On paper, the two teams, Cumnock and a school from Dunfermline,
seemed fairly evenly-matched. However, Cumnock had six-foot eight
inch centre Alan McBeth, who played in the National League for
Cumnock Curries. He was the key, except, he had been off school with
chicken pox and was doubtful for the final.
The
doctors at Cumnock Surgery assured the school, Alan was no longer
infectious, so, while off-school, he could play, but, he would not
last long. So, Tommy Campbell the coach and I, as the local paper who
would cover the final, hatched a plan. I would collect Alan from his
home and drive him to Meadowbank. There, he would be kept out of
sight of the opposition, and enter the hall at the very last minute,
wearing, rather than his school basketball uniform, his Cumnock
Curries' track-suit.
The
teams came out for the warm-up, the opposition saw the big boy was
not there, and their confidence lifted. Then, with a couple of
minutes left of the warm-up, I went and got bit Alan in. He did two
lay-ups, then a slam dunk, and, as he dunked, you could feel the
confidence fizzle out of the opposition. Even then, Tommy Campbell
didn't start him. In fact, Alan didn't get on until, in the second
half, the opposition mounted a fight-back.
On
he went, to slap away two shots, then block a third, before venturing
up-court to dunk one shot. Job done, the opposition collapsed and
Alan retired to the bench, before collecting his winner's medal.
Highlight
of that night, however, was when one of the security staff entered
the hall, huckling in front of him, a couple of Academy first years,
wearing that year's unofficial school uniform (this was in the 1980s)

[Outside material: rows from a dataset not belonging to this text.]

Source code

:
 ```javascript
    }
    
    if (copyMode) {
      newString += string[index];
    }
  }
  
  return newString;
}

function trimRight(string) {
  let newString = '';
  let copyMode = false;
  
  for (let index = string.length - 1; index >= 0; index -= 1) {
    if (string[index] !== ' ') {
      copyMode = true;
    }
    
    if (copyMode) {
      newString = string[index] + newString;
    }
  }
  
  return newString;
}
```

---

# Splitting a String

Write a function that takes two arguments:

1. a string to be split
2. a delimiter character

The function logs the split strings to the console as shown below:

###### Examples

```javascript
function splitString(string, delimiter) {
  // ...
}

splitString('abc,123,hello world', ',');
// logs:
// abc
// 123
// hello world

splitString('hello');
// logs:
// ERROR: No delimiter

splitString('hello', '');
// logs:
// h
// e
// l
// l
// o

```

– 13-hold Doc Martens, skin-tight jeans and donkey jackets.
“Who's
responsible for Seb Coe and Steve Ovett here?” He asked.
Apparently, bored with the basketball, our two heroes had found their
way out onto the track, completed a quick lap, then tried-out the
long jump pit. They had a very painful interview with Academy Head of
PE Bill Baillie the following morning.
Then
there was the Boroughmuir tournament, sponsored by Edinburgh Ford
dealers Alexanders, which came down to a final between David Murray's
MIM and Sunderland, the English champions. Sunderland had this big,
black American forward who had terrorised every player in England. He
was a dirty big so-and-so, I say was, because he elbowed one of the
Murray guys on the nose – never a tactic you should employ against
a Paisley Buddie.
There
was a top-of-the-range white Ford Granada behind the goal at one end
of Hall One, which, a few seconds after the elbowing had a nice red
blob in the middle of the bonnet – that was blood from the
American's nose, after our friendly Paisley Buddie re-arranged it for
him. Not perhaps basketball's non-contact, family-friendly image.
Football
at Meadowbank, however, meant Meadowbank Thistle. I only ever covered
one football match there, a St Mirren game which they lost to their
hosts, who might by then have switched identity from Meadowbank
Thistle to Livingston. That defeat precipitated a full and frank
exchange of views between manager Jimmy Bone and one of the St Mirren
defenders.
Jimmy Bone - had a full and frank exchange of views with one of his defenders
St
Mirren managed to put an almost-total news black-out on the
disagreement, so, while there were plenty of rumours circulating
around Paisley, it took some weeks to establish that the pair had
indeed come to blows – by which time, peace had broken out –
another front-page “splash” missed.
Truth
is, being designed primarily as an athletics venue, Meadowbank was
not the best stadium at which to report football. The press box, for
instance, is lined-up alongside the start-finish line, which makes
sense for athletics, but, is hopeless for football. The same problem,
by the way, applies to covering Glasgow's rugby matches at Scotstoun.
But,
as we are all aware, the press are too-often seen in Britain as a
barely-necessary nuisance, to be tolerated rather than encouraged. I
will not miss Meadowbank from a work point of view, but, from a
purely-sporting viewpoint, the old place will be sadly missed.
The
normal fitba rubbish will be back tomorrow.